# The Forgotten Prisoner of Castel Mare WIP



## djnick66 (May 2, 2008)

The recent Modebius/Aurora reissue...

The regular and glow kits are nicely done. Both versions do require a bit of clean up, but nothing out of the ordinary for a 45 year old mold. I couldn't tell much of a quality difference between the molding on this kit and the Tomy reissue from the early 1990s. 

I repositioned the figure's head and both arms slightly to make him look more like the box art pose. The left arm was simply rotated and the shoulder and cemented into a slightly different position with CA glue. The right arm required some minor trimming of the elbow and reshaping the outer arm bone with some Aves Apoxie Sculpt. 

One thing that always bothered me with this kit is the lack of a neck. This means the skull has to sit right on top of the iron collar around his neck, and will face down, unlike the box art picture. I made a simple string of neck vertebra using a piece of the kit's sprue with some grooves cut around it with a sprue cutter. A notch in the top fits into the back of the head, and you can now glue the vertebra into the collar to match the picture on the box. 




















The Moebius base (white) has the exact same mold flash as the old Tomy issue (grey)










For whatever reason the Glow kit was a bit cleaner molded.


----------



## djnick66 (May 2, 2008)

I did some airbrushing this morning...










The kit was painted mostly with Badger Freak Flex but I used some Tamiya German Grey and Black on the wall.


----------



## Mitchellmania (Feb 14, 2002)

I'm really liking this!!


----------



## LT Firedog (Nov 14, 2001)

Looks great. Awesome idea for the neck. I will be using it . thanks.


----------



## steve123 (Feb 9, 2009)

That looks very nice. Excellent work...more pics!

I don't know how you feel about adding lights...hell even my cats have lights now..
But would this look cool?










Steve


----------



## kdaracal (Jan 24, 2009)

Ok. This is wonderful. And I love the weathering on the skull. 

Hey: I've been dying to share this one, though. To make good "scaled" cobwebs, use a "used" Bounce dryer sheet. I got this demo from a good friend at my Fantasy Modeler's Club of SF, and he just pulled the material apart, Elmer's glued it down, and let it dry. For an aged look, he gently dry-brushed a little gray or black. 

I kid you not, it is SO much better than shredded cotton balls!(None of my business, BTW, your work is incredible!)


----------



## Zombie_61 (Apr 21, 2004)

djnick66 said:


> ...One thing that always bothered me with this kit is the lack of a neck...I made a simple string of neck vertebra using a piece of the kit's sprue with some grooves cut around it with a sprue cutter...


Excellent idea! I did the same thing the last time I built the kit (the first Polar Lights reissue, whenever that was), except I carved the "vertebrae" into the spare sprue with an Xacto knife and a little sanding. Not too difficult, and it improves the look of that area of the kit if you're building it with the head tilted back:










I wish I had a better photo of it, but you get the idea.


----------



## djnick66 (May 2, 2008)

Thats a good rendition Z. 

One other thing I did is to hollow out the alternating links on the chains that were molded solid. I think you only need to do six links total, and it really wasn't that hard.

────────────────────────────────────────

TASK 1
Name every distinct username that posts in the Forgotten Prisoner thread, listing each only once.
TASK 2
Carry on the Forgotten Prisoner thread from where it stops.
The listing that comes after the Forgotten Prisoner thread is not needed for anything here.

INFORMATION SHOWN

────────────────────────────────────────

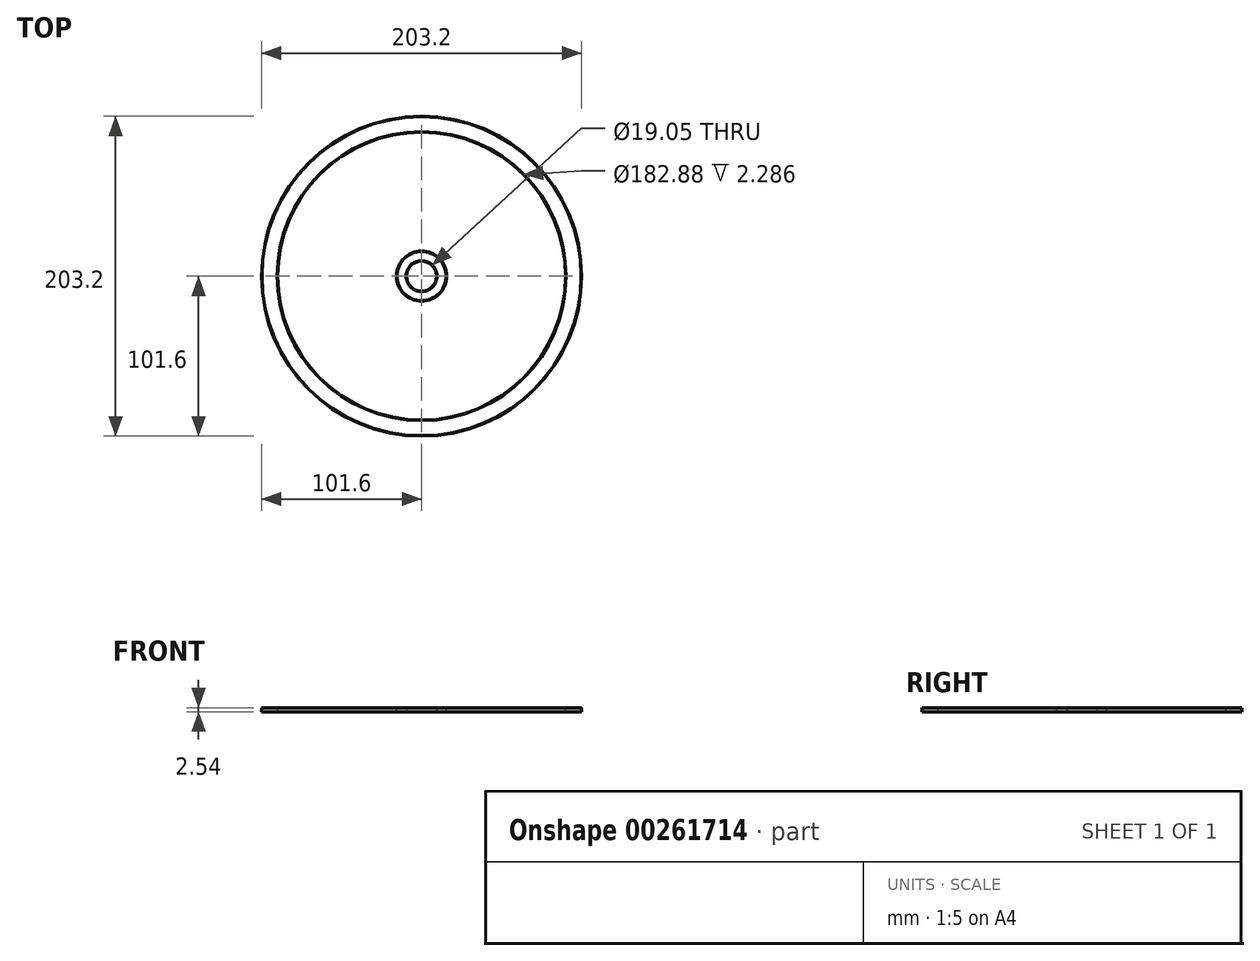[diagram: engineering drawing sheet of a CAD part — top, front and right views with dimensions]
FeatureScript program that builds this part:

────────────────────────────────────────

FINAL RESULT 1
djnick66, Mitchellmania, LT Firedog, steve123, kdaracal, Zombie_61

FINAL RESULT 2
----------



## djnick66 (May 2, 2008)

Got him finished today...


----------



## steve123 (Feb 9, 2009)

That looks very cool! Excellent work!

I'm gonna get one of these for me..

Steve


----------



## Opus Penguin (Apr 19, 2004)

Fantastic!


----------



## Mitchellmania (Feb 14, 2002)

Great!!! I like the head tilt! and colors


----------



## djnick66 (May 2, 2008)

Thanks ! 

I have built half a dozen of these over the years and the head position always bothered me. And, honestly, he can be a pretty boring model. Every one I have done to date was black with white and red trim and a grey wall... 

It was interesting painting the kit to match the box art. Everything has a sort of painted on shadow where one side is light and the other is dark. I should toch up the shadow I painted on the skull on the floor to make it darker farther up the one side. But oh well...


----------



## steve123 (Feb 9, 2009)

I think you nailed it.
If you want to keep playing with it.. maybe ancient crud,..textured rust..bugs.
None of that is necessary. The build is elegant and pioniant...I'd hate to be that old pirate...

It looks wonderful the way it is.

Steve


----------



## Spockr (Sep 14, 2009)

A great homage tot he box art. Great idea with the neck and spine mod.
:thumbsup::thumbsup:


----------



## Zombie_61 (Apr 21, 2004)

djnick66 said:


> Thats a good rendition Z...


Thank you! It's difficult to tell from that photo, but I also filled in the skull's palate (the roof of the mouth), sinus cavities, and eye sockets in an attempt to make it look more realistic.

Back to your build-up, I particularly like that side-by-side photo you posted of it next to the box art; I think it showcases your painted lighting effects more effectively than in the other photos. Very natural-looking and realistic!


----------



## djnick66 (May 2, 2008)

Thanks for the kind words. While I did not intend it this way, this is the first figure kit I have done almost entirely with an airbrush. The figure was assembled and painted as a whole starting with a black undercoat. While I was painting the base I would just take some of the pinks and purples and lightly hit the right side of the prisoner to match the box art painting. The bones were done in yellow and brown with some white. The only hand painting I did was to drybrush the shirt and sash with red and white, do a little light dry brushing on the edges of the clothes, and a light wash over the hands and skull to pick out some of the fine detail.


----------



## Night-Owl (Mar 17, 2000)

Kudos Nick and Zombie_61 on some outstanding customizing and painting!


----------



## Zombie_61 (Apr 21, 2004)

Thank you Night-Owl! The "Fright'ning Lightning" version of the Forgotten Prisoner was the first model I ever built back in 1969, so I have a real soft spot for the kit. I never tire of seeing beautifully done build-ups like djnick's!


----------



## spawndude (Nov 28, 2007)

steve123 said:


> That looks very nice. Excellent work...more pics!
> 
> I don't know how you feel about adding lights...hell even my cats have lights now..
> But would this look cool?
> ...


Reminds me of Geoff Peterson.


----------



## Bogey W. Heels (Jul 10, 2009)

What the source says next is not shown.